To calculate the standard deviation of the dataset provided in the table, we first need to determine the mean (average), then calculate the variance, and finally take the square root of the variance to find the standard deviation.
The dataset values along with their frequencies are:
- Value: -3, Frequency: 1
- Value: -2, Frequency: 2
- Value: -1, Frequency: 3
- Value: 0, Frequency: 2
- Value: 1, Frequency: 1
Now, we can calculate the mean:
- Calculate the total sum of the values:
\[ \text{Total Sum} = (-3 \times 1) + (-2 \times 2) + (-1 \times 3) + (0 \times 2) + (1 \times 1) \]
\[ = -3 + (-4) + (-3) + 0 + 1 = -9 \]
- Calculate the total number of observations:
\[ \text{Total Observations} = 1 + 2 + 3 + 2 + 1 = 9 \]
- Calculate the mean:
\[ \text{Mean} = \frac{\text{Total Sum}}{\text{Total Observations}} = \frac{-9}{9} = -1 \]
- Calculate the variance:
\[ \text{Variance} = \frac{\sum{(x_i - \text{Mean})^2 \times \text{Frequency}}}{\text{Total Observations}} \]
Where \(x_i\) are the values. We calculate each term:
- For \(x = -3\): \[ (-3 - (-1))^2 \times 1 = (-2)^2 \times 1 = 4 \times 1 = 4 \]

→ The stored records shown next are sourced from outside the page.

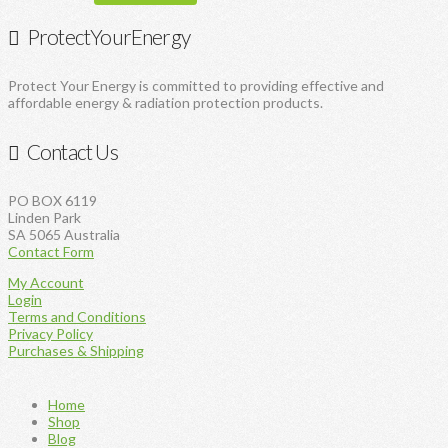
ProtectYourEnergy
Protect Your Energy is committed to providing effective and
affordable energy & radiation protection products.
Contact Us
PO BOX 6119
Linden Park
SA 5065 Australia
Contact Form
My Account
Login
Terms and Conditions
Privacy Policy
Purchases & Shipping
Home
Shop
Blog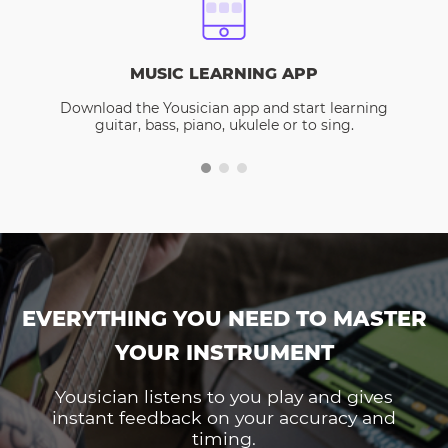
MUSIC LEARNING APP
Download the Yousician app and start learning
guitar, bass, piano, ukulele or to sing.
EVERYTHING YOU NEED TO MASTER
YOUR INSTRUMENT
Yousician listens to you play and gives
instant feedback on your accuracy and
timing.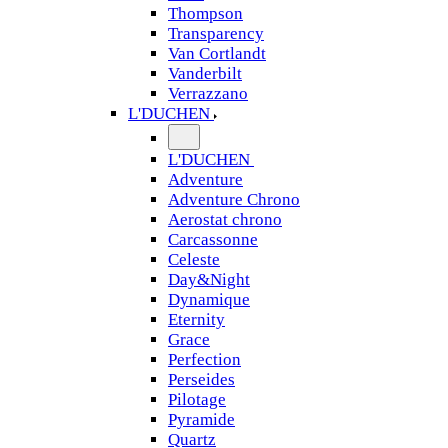
Thompson
Transparency
Van Cortlandt
Vanderbilt
Verrazzano
L'DUCHEN
L'DUCHEN
Adventure
Adventure Chrono
Aerostat chrono
Carcassonne
Celeste
Day&Night
Dynamique
Eternity
Grace
Perfection
Perseides
Pilotage
Pyramide
Quartz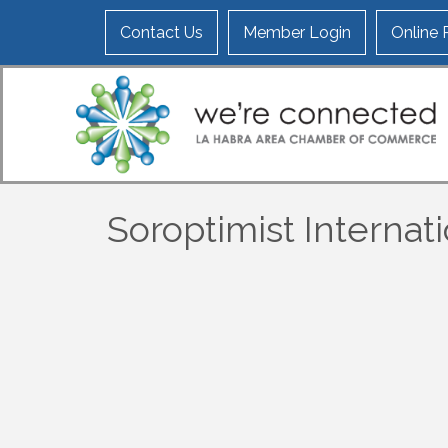
Contact Us
Member Login
Online
Soroptimist Internat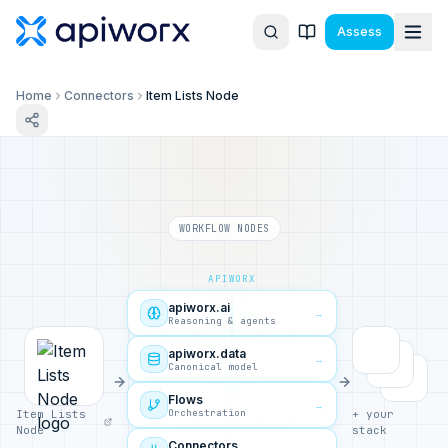
Assess
Home
Connectors
Item Lists Node
WORKFLOW NODES
APIWORX
apiworx.ai
→
Reasoning & agents
apiworx.data
→
Canonical model
Flows
→
Orchestration
Item Lists
+ your
Node
stack
Connectors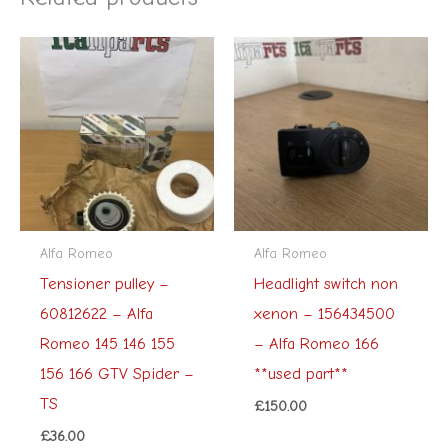
Alfa Romeo
Alfa Romeo
Tensioner pulley –
Headlight switch non
60812622 – Alfa
xenon – 156434500
Romeo 145 146 155
– Alfa Romeo 166
156 166 GTV Spider –
**used part**
TS
£
150.00
£
36.00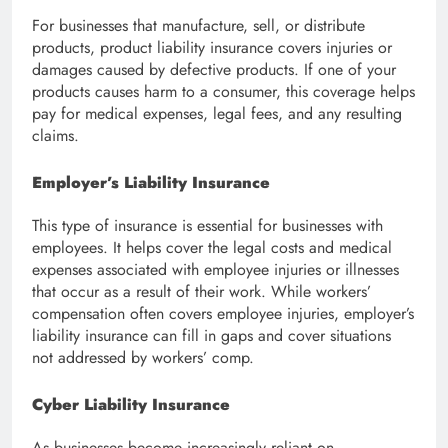
For businesses that manufacture, sell, or distribute
products, product liability insurance covers injuries or
damages caused by defective products. If one of your
products causes harm to a consumer, this coverage helps
pay for medical expenses, legal fees, and any resulting
claims.
Employer’s Liability Insurance
This type of insurance is essential for businesses with
employees. It helps cover the legal costs and medical
expenses associated with employee injuries or illnesses
that occur as a result of their work. While workers’
compensation often covers employee injuries, employer’s
liability insurance can fill in gaps and cover situations
not addressed by workers’ comp.
Cyber Liability Insurance
As businesses become increasingly reliant on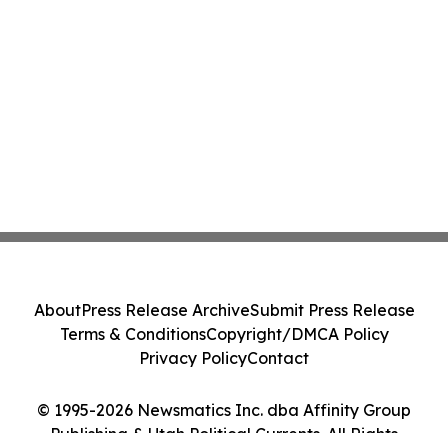
About
Press Release Archive
Submit Press Release
Terms & Conditions
Copyright/DMCA Policy
Privacy Policy
Contact
© 1995-2026 Newsmatics Inc. dba Affinity Group
Publishing & Utah Political Currents. All Rights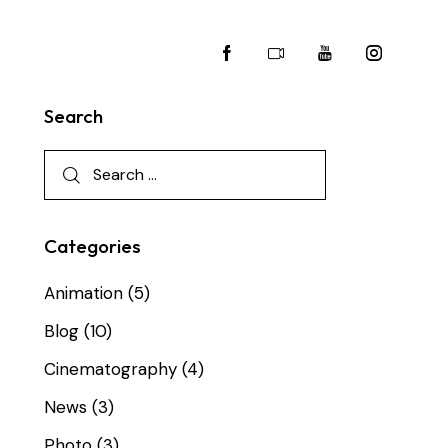
Search
Categories
Animation
(5)
Blog
(10)
Cinematography
(4)
News
(3)
Photo
(3)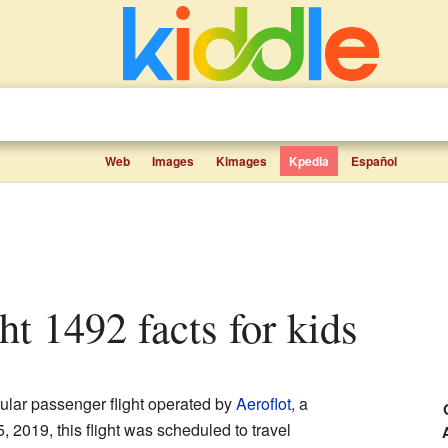
Web
Images
Kimages
Kpedia
Español
ght 1492 facts for kids
ular passenger flight operated by
Aeroflot
, a
 2019, this flight was scheduled to travel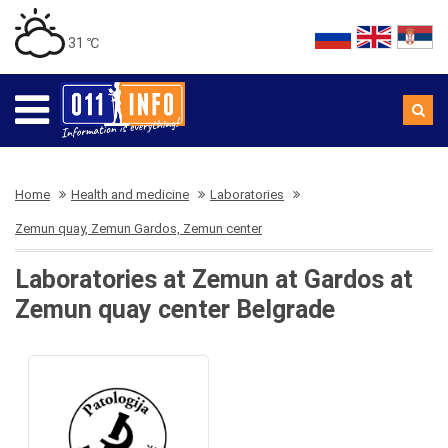
31 ℃
Home
Health and medicine
Laboratories
Zemun quay, Zemun Gardos, Zemun center
Laboratories at Zemun at Gardos at
Zemun quay center Belgrade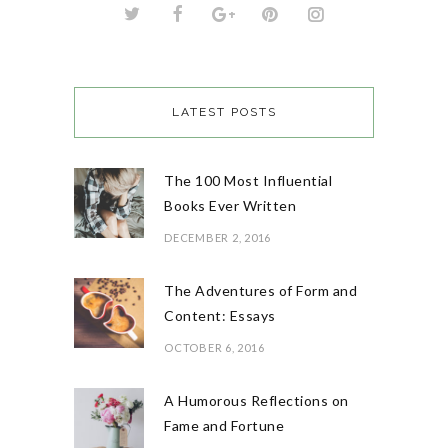
LATEST POSTS
The 100 Most Influential
Books Ever Written
DECEMBER 2, 2016
The Adventures of Form and
Content: Essays
OCTOBER 6, 2016
A Humorous Reflections on
Fame and Fortune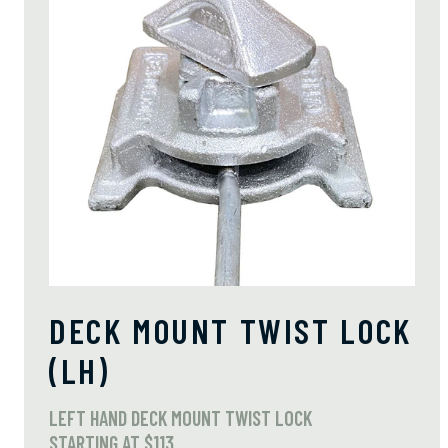
DECK MOUNT TWIST LOCK
(LH)
LEFT HAND DECK MOUNT TWIST LOCK
STARTING AT $113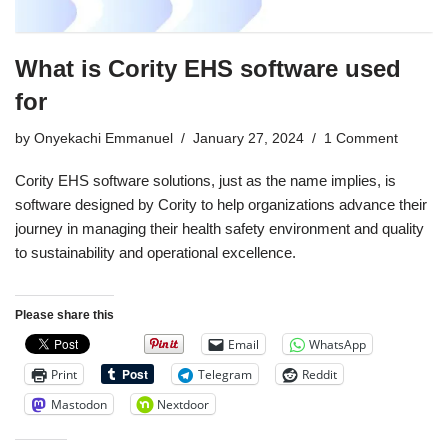
What is Cority EHS software used
for
by
Onyekachi Emmanuel
January 27, 2024
1 Comment
Cority EHS software solutions, just as the name implies, is
software designed by Cority to help organizations advance their
journey in managing their health safety environment and quality
to sustainability and operational excellence.
Please share this
Email
WhatsApp
Print
Telegram
Reddit
Mastodon
Nextdoor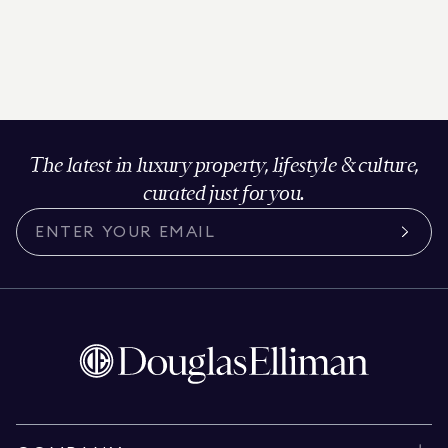
The latest in luxury property, lifestyle & culture,
curated just for you.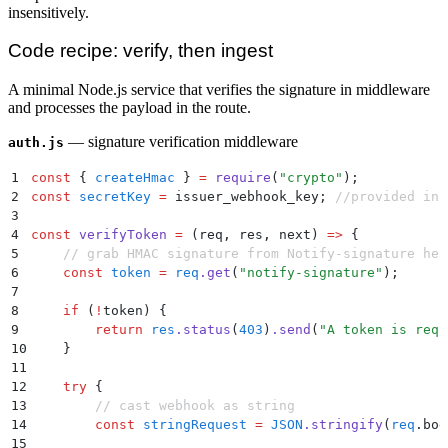
insensitively.
Code recipe: verify, then ingest
A minimal Node.js service that verifies the signature in middleware
and processes the payload in the route.
— signature verification middleware
auth.js
1
const
 {
 createHmac
 }
 =
 require
(
"
crypto
"
)
;
2
const
 secretKey
 =
 issuer_webhook_key
;
 //provided in 
3
4
const
 verifyToken
 =
 (
req
,
 res
,
 next
)
 =>
 {
5
    // grab HMAC signature from Notify-signature hea
6
    const
 token
 =
 req
.
get
(
"
notify-signature
"
)
;
7
8
    if
 (
!
token
) 
{
9
        return
 res
.
status
(
403
)
.
send
(
"
A token is requ
10
    }
11
12
    try
 {
13
        // cast webhook as string
14
        const
 stringRequest
 =
 JSON
.
stringify
(
req
.
bod
15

- For \(x = -2\): \[ (-2 - (-1))^2 \times 2 = (-1)^2 \times 2 = 1 \times 2 = 2 \]
- For \(x = -1\): \[ (-1 - (-1))^2 \times 3 = 0^2 \times 3 = 0 \times 3 = 0 \]

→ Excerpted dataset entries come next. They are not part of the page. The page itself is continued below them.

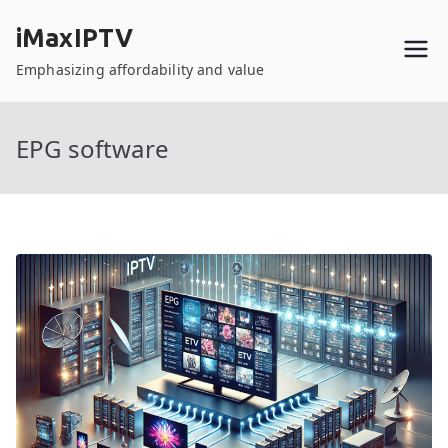
Skip
iMaxIPTV
to
content
Emphasizing affordability and value
EPG software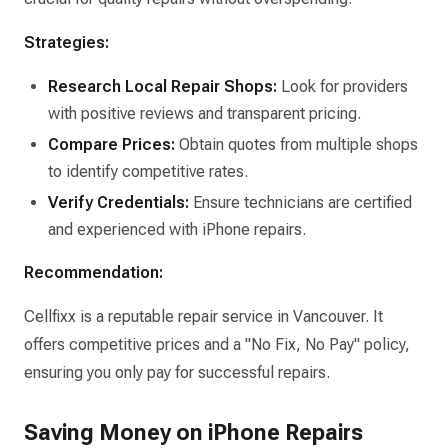
Strategies:
Research Local Repair Shops:
Look for providers
with positive reviews and transparent pricing.​
Compare Prices:
Obtain quotes from multiple shops
to identify competitive rates.​
Verify Credentials:
Ensure technicians are certified
and experienced with iPhone repairs.​
Recommendation:
Cellfixx is a reputable repair service in Vancouver. It
offers competitive prices and a "No Fix, No Pay" policy,
ensuring you only pay for successful repairs.
Saving Money on iPhone Repairs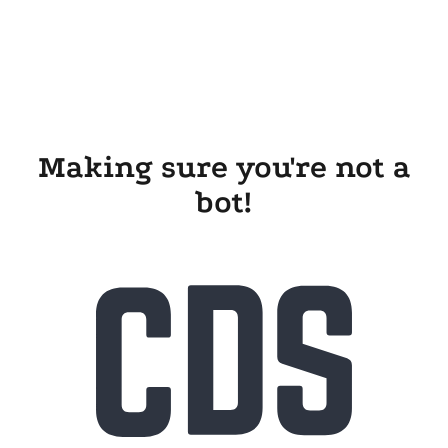
Making sure you're not a
bot!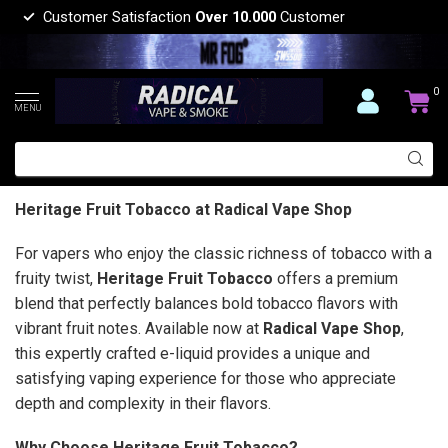
Customer Satisfaction
Over 10.000
Customer
0
MENU
Heritage Fruit Tobacco at Radical Vape Shop
For vapers who enjoy the classic richness of tobacco with a
fruity twist,
Heritage Fruit Tobacco
offers a premium
blend that perfectly balances bold tobacco flavors with
vibrant fruit notes. Available now at
Radical Vape Shop
,
this expertly crafted e-liquid provides a unique and
satisfying vaping experience for those who appreciate
depth and complexity in their flavors.
Why Choose Heritage Fruit Tobacco?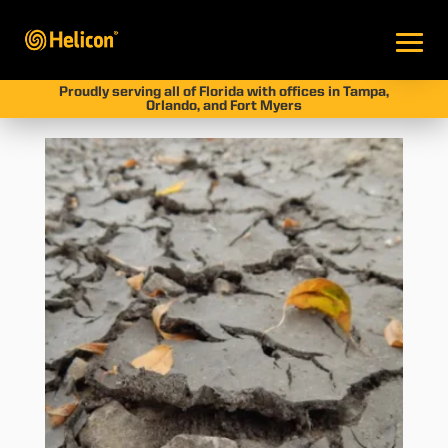
Proudly serving all of Florida with offices in Tampa,
Orlando, and Fort Myers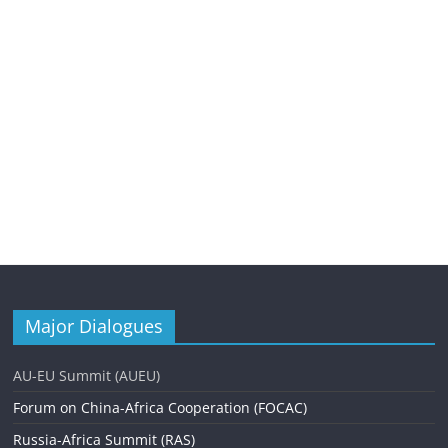
Major Dialogues
AU-EU Summit (AUEU)
Forum on China-Africa Cooperation (FOCAC)
Russia-Africa Summit (RAS)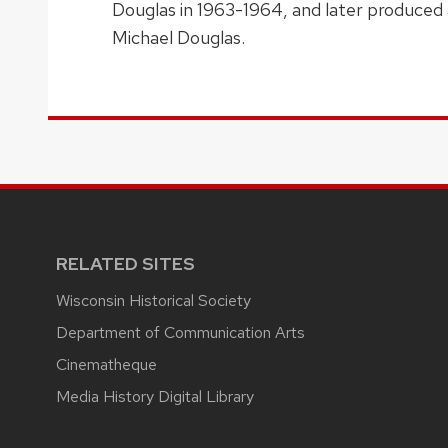
Douglas in 1963-1964, and later produced a
Michael Douglas.
RELATED SITES
Wisconsin Historical Society
Department of Communication Arts
Cinematheque
Media History Digital Library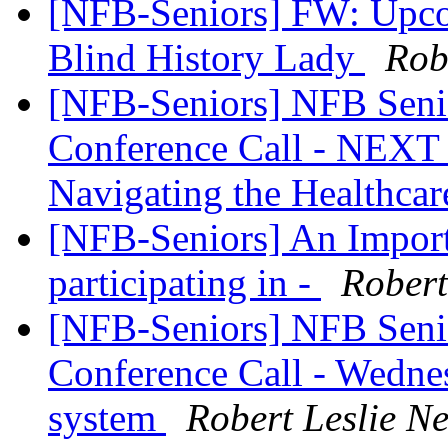
[NFB-Seniors] FW: Upco
Blind History Lady
Rob
[NFB-Seniors] NFB Senio
Conference Call - NEXT
Navigating the Healthca
[NFB-Seniors] An Import
participating in -
Rober
[NFB-Seniors] NFB Senio
Conference Call - Wednes
system
Robert Leslie 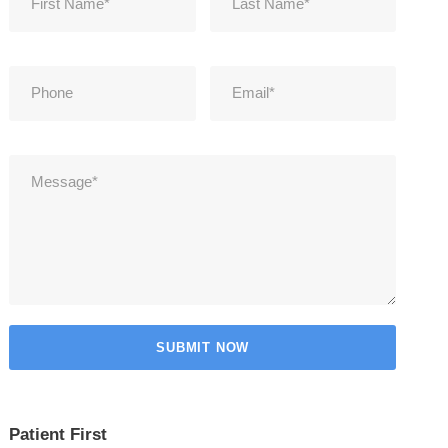
Patient First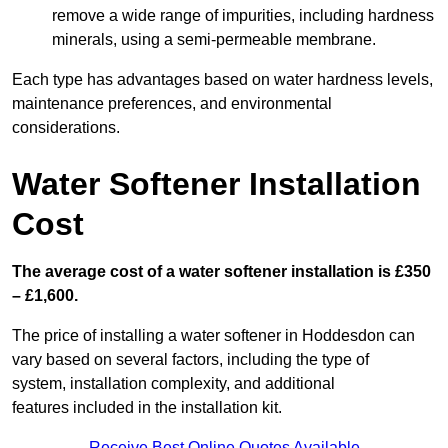
remove a wide range of impurities, including hardness
minerals, using a semi-permeable membrane.
Each type has advantages based on water hardness levels,
maintenance preferences, and environmental
considerations.
Water Softener Installation
Cost
The average cost of a water softener installation is £350
– £1,600.
The price of installing a water softener in Hoddesdon can
vary based on several factors, including the type of
system, installation complexity, and additional
features included in the installation kit.
Receive Best Online Quotes Available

- For \(x = 0\): \[ (0 - (-1))^2 \times 2 = (1)^2 \times 2 = 1 \times 2 = 2 \]
- For \(x = 1\): \[ (1 - (-1))^2 \times 1 = (2)^2 \times 1 = 4 \times 1 = 4 \]
Now add these up to get the total:
\[ \sum{(x_i - \text{Mean})^2 \times \text{Frequency}} = 4 + 2 + 0 + 2 + 4 = 12 \]
Now, we can calculate the variance:
\[ \text{Variance} = \frac{12}{9} = \frac{4}{3} \approx 1.3333 \]
- Calculate the standard deviation:
\[ \text{Standard Deviation} = \sqrt{\text{Variance}} = \sqrt{1.3333} \approx 1.1547 \]
Rounding to the nearest hundredth, we get:
\[ \text{Standard Deviation} \approx 1.15 \]
Final answer: The standard deviation is 1.15.